TC: How do you get all the fluids out of a person?

SW: Blood is drained out through the veins and embalming fluid is injected through the arteries. For a fairly dry, however accurate description, read this.

TC: What fluids come out?

SW: I believe Warren Zevon put it mostly eloquently when he sang, “sweat, piss, jizz and blood.”

TC: How do you deal with handling dead bodies? Do they ever twitch?

SW: The twitching question is a classic funeral director question, and I have never seen it. Mostly it’s just jaws falling open due to muscle relaxation, etc.

Bodies are the most competitive part of the business, in terms of how many your firm has handled each year and how they look at the funeral. Every embalmer you ask will tell you they are the best, but of course they are all lying.

I never had a problem being around dead bodies, but when I first started it was really awkward sponge-bathing naked corpses in front of my boss.

TC: What dead person sticks out in your mind the most?

SW: My uncle Lee. Because I only met him once, and I was a young child, he is always in my mind as a dead person.

TC: Tell me about sex and funeral directors.
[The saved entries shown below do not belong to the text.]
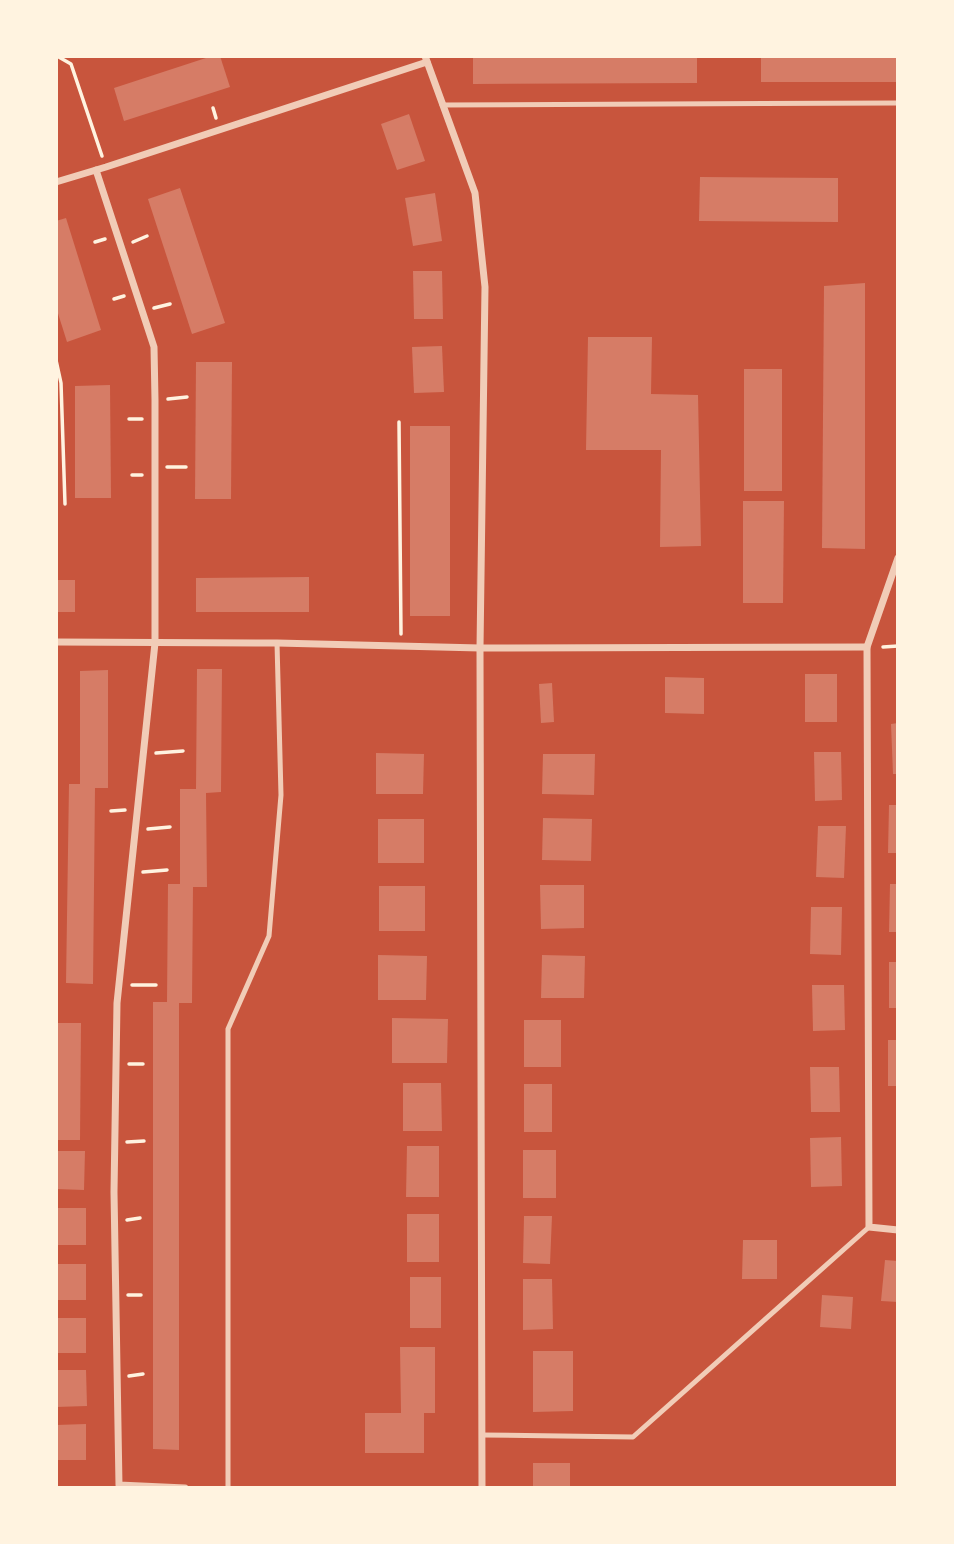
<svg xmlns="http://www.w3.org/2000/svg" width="954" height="1544" viewBox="0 0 954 1544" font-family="'Space Grotesk',sans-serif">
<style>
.building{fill:#d67c66}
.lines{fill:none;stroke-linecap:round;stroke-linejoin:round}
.path{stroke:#fff3e0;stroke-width:3.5}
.service{stroke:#f1ccb7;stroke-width:5}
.minor{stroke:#f1ccb7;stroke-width:7}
</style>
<rect width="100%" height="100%" fill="#c8553d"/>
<g class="building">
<polygon points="212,56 220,56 230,87 124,121 114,88"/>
<polygon points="473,56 697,56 697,83 473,84"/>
<rect x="761" y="56" width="137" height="26"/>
<polygon points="409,114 425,161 397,170 381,124"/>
<polygon points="700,177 838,178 838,222 699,221"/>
<polygon points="180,188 225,323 192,334 148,199"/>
<polygon points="435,193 442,241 413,246 405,198"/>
<polygon points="66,218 101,330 67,342 56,307 56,221"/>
<polygon points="413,271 442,271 443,319 414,319"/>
<polygon points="865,283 865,549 822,548 824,286"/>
<polygon points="588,337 652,337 651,394 698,395 701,546 660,547 661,450 586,450"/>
<polygon points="442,346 444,392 414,393 412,347"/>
<polygon points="196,362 232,362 231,499 195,499"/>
<rect x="744" y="369" width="38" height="122"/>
<polygon points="110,385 111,498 75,498 75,386"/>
<rect x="410" y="426" width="40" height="190"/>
<polygon points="743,501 784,501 783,603 743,603"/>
<polygon points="309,577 309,612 196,612 196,578"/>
<rect x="56" y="580" width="19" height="32"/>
<polygon points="197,669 222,669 221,792 206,793 207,887 193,887 192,1003 179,1003 179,1450 153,1449 153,1002 167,1002 168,884 180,884 180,789 196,789"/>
<polygon points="108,670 108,788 95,788 93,984 66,983 69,784 80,784 80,671"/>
<rect x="805" y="674" width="32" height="48"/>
<polygon points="665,677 704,678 704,714 665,713"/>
<polygon points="552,683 554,722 541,723 539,684"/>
<polygon points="898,723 898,774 893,774 891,724"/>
<polygon points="814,752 841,752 842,800 815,801"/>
<polygon points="376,753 424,754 423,794 376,794"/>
<polygon points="543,754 595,754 594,795 542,794"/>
<polygon points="889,805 898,805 898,853 888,853"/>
<polygon points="543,818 592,819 591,861 542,860"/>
<rect x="378" y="819" width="46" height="44"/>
<polygon points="818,826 846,826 844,878 816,877"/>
<polygon points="890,884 898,884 898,932 889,932"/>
<polygon points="540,885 584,885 584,928 541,929"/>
<rect x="379" y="886" width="46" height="45"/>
<polygon points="811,907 842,907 841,955 810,954"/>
<polygon points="378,955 427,956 426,1000 378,1000"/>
<polygon points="542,955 585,956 584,998 541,998"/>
<rect x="889" y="962" width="9" height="46"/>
<polygon points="812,985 844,985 845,1030 813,1031"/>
<polygon points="392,1018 448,1019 447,1063 392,1063"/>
<rect x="524" y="1020" width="37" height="47"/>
<polygon points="56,1023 81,1023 80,1140 56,1140"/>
<rect x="888" y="1040" width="10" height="46"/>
<polygon points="810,1067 839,1067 840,1112 811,1112"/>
<polygon points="403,1083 441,1083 442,1131 403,1131"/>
<rect x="524" y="1084" width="28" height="48"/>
<polygon points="841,1137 842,1186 811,1187 810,1138"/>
<polygon points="407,1146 439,1146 439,1197 406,1197"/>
<rect x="523" y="1150" width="33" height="48"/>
<polygon points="56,1151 85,1151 84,1190 56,1189"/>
<rect x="56" y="1208" width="30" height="37"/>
<rect x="407" y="1214" width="32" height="48"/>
<polygon points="524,1216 552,1216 550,1264 523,1263"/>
<polygon points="743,1240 777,1240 777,1279 742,1279"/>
<polygon points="885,1260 898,1261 898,1302 881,1301"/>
<rect x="56" y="1264" width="30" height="36"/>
<rect x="410" y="1277" width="31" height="51"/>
<polygon points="523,1279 552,1279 553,1329 523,1330"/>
<polygon points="822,1295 853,1297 851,1329 820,1327"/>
<rect x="56" y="1318" width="30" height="35"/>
<polygon points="400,1347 435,1347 435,1413 424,1413 424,1453 365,1453 365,1413 401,1413"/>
<polygon points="533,1351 573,1351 573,1411 533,1412"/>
<polygon points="56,1370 86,1370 87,1406 56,1407"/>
<polygon points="86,1424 86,1460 56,1460 56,1425"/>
<rect x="533" y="1463" width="37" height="25"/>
</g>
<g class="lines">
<g class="path">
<polyline points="57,56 71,64 102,156"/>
<polyline points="213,108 216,118"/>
<polyline points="95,242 105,239"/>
<polyline points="133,242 147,236"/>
<polyline points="114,299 124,296"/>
<polyline points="154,308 170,304"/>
<polyline points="56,360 61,383 65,504"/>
<polyline points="168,399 187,397"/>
<polyline points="129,419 142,419"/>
<polyline points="399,422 401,634"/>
<polyline points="167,467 186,467"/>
<polyline points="132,475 142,475"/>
<polyline points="883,647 898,646"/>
<polyline points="156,753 183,751"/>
<polyline points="111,811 125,810"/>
<polyline points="148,829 170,827"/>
<polyline points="143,872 167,870"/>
<polyline points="132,985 156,985"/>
<polyline points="129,1064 143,1064"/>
<polyline points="127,1142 144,1141"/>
<polyline points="127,1220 140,1218"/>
<polyline points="128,1295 141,1295"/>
<polyline points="129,1376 143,1374"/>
</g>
<g class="service">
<polyline points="442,105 898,103"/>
<polyline points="482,1435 633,1437 869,1227"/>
<polyline points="228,1488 228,1029 269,936 281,795 277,643"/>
</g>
<g class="minor">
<polyline points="425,56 475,193 485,287 480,648 482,1488"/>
<polyline points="96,170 154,347 155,400 155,643 117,1003 114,1192 119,1485 185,1488"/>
<polyline points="56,182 106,167 427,62"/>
<polyline points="898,558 867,647 869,1227 898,1230"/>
<polyline points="56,642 277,643 480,648 867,647"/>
</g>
</g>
<rect width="954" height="1544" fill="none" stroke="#fff3e0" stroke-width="116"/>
</svg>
SW: I have never known it to involve the dead bodies. That’s totally repulsive. There is a lot of sex happening between funeral directors, though, and they talk about it. Affairs begin and marriages end. The jokes get pretty blue when the families leave, and sex in the funeral home/hearse/casket happens. Normally, lots of alcohol is involved.
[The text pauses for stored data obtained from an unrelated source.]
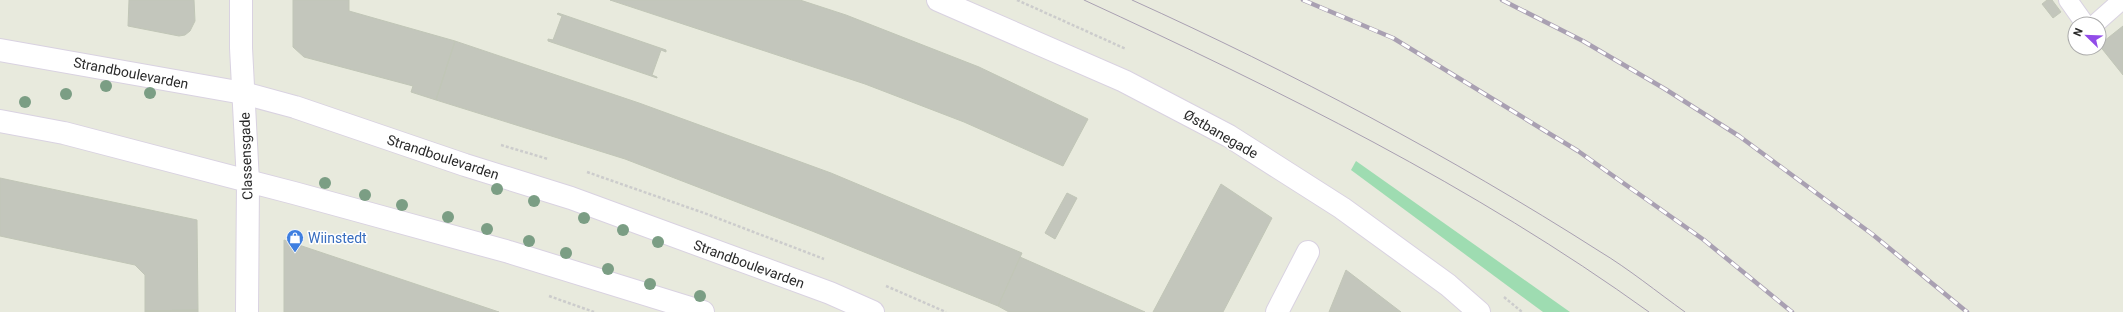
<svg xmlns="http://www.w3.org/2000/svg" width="2123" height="312" viewBox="0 0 2123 312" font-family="Roboto,sans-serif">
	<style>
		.green { fill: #9edcb1 }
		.building { fill: #c3c6bc; stroke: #c1c6b7 }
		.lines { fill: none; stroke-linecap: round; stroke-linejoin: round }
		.lane-casing { stroke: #d9d2e1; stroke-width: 20 }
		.street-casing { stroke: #d9d2e1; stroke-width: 24 }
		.secondary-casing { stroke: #d9d2e1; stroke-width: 24 }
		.path { stroke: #ccc; stroke-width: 2.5; stroke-dasharray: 3 2; stroke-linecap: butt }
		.lane { stroke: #fff; stroke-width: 18 }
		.street { stroke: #fff; stroke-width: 22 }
		.secondary { stroke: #fff; stroke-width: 22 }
		.tram { stroke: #a9a0b2; stroke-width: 1 }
		.rail-casing { stroke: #a9a0b2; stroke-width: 4.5 }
		.rail { stroke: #fff; stroke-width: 3; stroke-dasharray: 9; stroke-linecap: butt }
		.tree { fill: #7b9e84 }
		.labels { text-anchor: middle; stroke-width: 3; stroke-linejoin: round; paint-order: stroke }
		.street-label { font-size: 14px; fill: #2a2a2a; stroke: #fff }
		.shop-label { font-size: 14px; fill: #366cbe; stroke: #fff; text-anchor: start }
	</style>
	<rect width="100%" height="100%" fill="#e8eadd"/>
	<!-- green -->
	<path class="green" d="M1356 161 1570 312H1543L1351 170Z"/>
	<!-- building -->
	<path class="building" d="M129 0H194L195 21 190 31 185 35 179 36 128 26Z
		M293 0H349V11L455 41 436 100 411 92 413 86 304 57 293 47Z
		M610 0H800L846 15 979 67 1088 119 1063 166 964 122 865 84Z
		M2047 0H2052L2061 12 2053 18 2042 4Z
		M558 13 666 50V52L661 50 652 75 657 77V78L548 41V39L553 40 562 16 557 14Z
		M2123 26V75L2099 45Z
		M455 41 639 103 831 173 1022 253 998 306 812 231 625 159 436 100Z
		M0 178 197 220 198 310 145 311V275L135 265 0 236Z
		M1221 184 1272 218 1223 312H1153Z
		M1067 193 1077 198 1055 239 1045 233Z
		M284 240 499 312H284Z
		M1020 257 1145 312H1009L998 306Z
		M1346 270 1401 312H1329Z
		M198 310V312H145V311Z"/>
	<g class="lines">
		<defs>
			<path id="lane" d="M2068 0 2085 24
				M2095 24 2122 0"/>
			<path id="street" d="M241 0V48L248 182
				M938 0 1124 81 1229 136 1342 208 1448 285 1479 312
				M1277 312 1308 252"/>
			<path id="secondary" d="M0 50 243 93 295 107 465 165 571 198 830 293 873 312
				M0 121 64 133 294 193 509 252 703 312
				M247 312 248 182"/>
		</defs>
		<!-- lane casing -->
		<use href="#lane" class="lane-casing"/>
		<!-- street casing -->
		<use href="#street" class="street-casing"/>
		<!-- secondary casing -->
		<use href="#secondary" class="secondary-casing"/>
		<!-- path -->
		<path class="path" d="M1017 0 1126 49
			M501 145 548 159
			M587 172 704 213 824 259
			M886 286 946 312
			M549 296 594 312
			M1504 297 1522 312"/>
		<!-- lane -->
		<use href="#lane" class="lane"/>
		<!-- street -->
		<use href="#street" class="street"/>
		<!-- secondary -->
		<use href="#secondary" class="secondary"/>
		<!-- tram -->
		<path class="tram" d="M1084 0C1279 90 1474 186 1649 312
			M1132 0C1293 73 1450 156 1599 251 1629 269 1657 292 1685 312"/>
		<defs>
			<path id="rail" d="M1303 0 1393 38 1578 151 1704 240 1792 312
				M1502 0 1583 41 1665 89 1739 136 1872 234 1967 312"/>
		</defs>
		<!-- rail casing -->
		<use href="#rail" class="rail-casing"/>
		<!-- rail -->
		<use href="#rail" class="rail"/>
	</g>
	<!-- trees -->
	<g class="tree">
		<circle cx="106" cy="86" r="6"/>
		<circle cx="150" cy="93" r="6"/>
		<circle cx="66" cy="94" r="6"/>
		<circle cx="25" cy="102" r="6"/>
		<circle cx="325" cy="183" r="6"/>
		<circle cx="497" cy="189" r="6"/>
		<circle cx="365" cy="195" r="6"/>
		<circle cx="534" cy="201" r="6"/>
		<circle cx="402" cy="205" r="6"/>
		<circle cx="448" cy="217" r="6"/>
		<circle cx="584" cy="218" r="6"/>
		<circle cx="487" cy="229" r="6"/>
		<circle cx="623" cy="230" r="6"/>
		<circle cx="529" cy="241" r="6"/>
		<circle cx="658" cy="242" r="6"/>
		<circle cx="566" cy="253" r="6"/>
		<circle cx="608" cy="269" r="6"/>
		<circle cx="650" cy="284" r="6"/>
		<circle cx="700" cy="296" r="6"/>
	</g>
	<!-- icons -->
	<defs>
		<symbol id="shop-pin" viewBox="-11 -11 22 30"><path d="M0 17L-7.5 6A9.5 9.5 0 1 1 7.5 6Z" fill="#3f7fe0" stroke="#fff"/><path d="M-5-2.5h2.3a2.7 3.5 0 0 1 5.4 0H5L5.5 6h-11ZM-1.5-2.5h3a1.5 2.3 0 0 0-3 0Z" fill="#fff"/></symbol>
	</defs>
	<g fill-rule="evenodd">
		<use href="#shop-pin" x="285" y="228" width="20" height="27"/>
	</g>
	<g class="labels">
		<!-- street labels -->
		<g class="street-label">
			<text transform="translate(131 73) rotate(11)" y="5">Strandboulevarden</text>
			<text transform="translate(1221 134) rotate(30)" y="5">Østbanegade</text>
			<text transform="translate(246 156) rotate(-92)" y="5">Classensgade</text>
			<text transform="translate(443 157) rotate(18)" y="5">Strandboulevarden</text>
			<text transform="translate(749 264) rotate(20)" y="5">Strandboulevarden</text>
		</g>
		<!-- shop labels -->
		<g class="shop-label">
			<text x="308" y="243">Wiinstedt</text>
		</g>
	</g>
	<!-- north arrow -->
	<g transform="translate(2087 36) rotate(293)"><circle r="19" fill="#ffffff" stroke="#aaaaaa"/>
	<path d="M0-3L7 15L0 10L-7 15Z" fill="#924ce9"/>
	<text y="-6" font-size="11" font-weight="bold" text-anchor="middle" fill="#2a2a2a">N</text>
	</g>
</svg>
TC: Are funeral directors perverts?

SW: Some funeral directors are perverts, but not necessarily because of the job they do. I think that because the business is so conservative, deviant behavior begins to brew, and sexual antics are an easy outlet for it.

TC: When you tell men about being a funeral director, you’ve said that some men sexualize it. Why?

SW: One reason might be that they sexualize everything, but when death is directly involved, it’s a little harder to imagine so they have to ask, “Do you actually touch the bodies?” And then I say, “Yes,” and then they imagine that to be whatever they want. But I don’t really know why.

TC: What does being a funeral director teach you about life and death?

SW: Life is too short to be on call. Working with the dead means never (or barely) having your own life.

TC: What about when you die?

SW: Ultimately, I will be cremated and scattered, but if my people want me laid out for one last look, that’s for them to decide.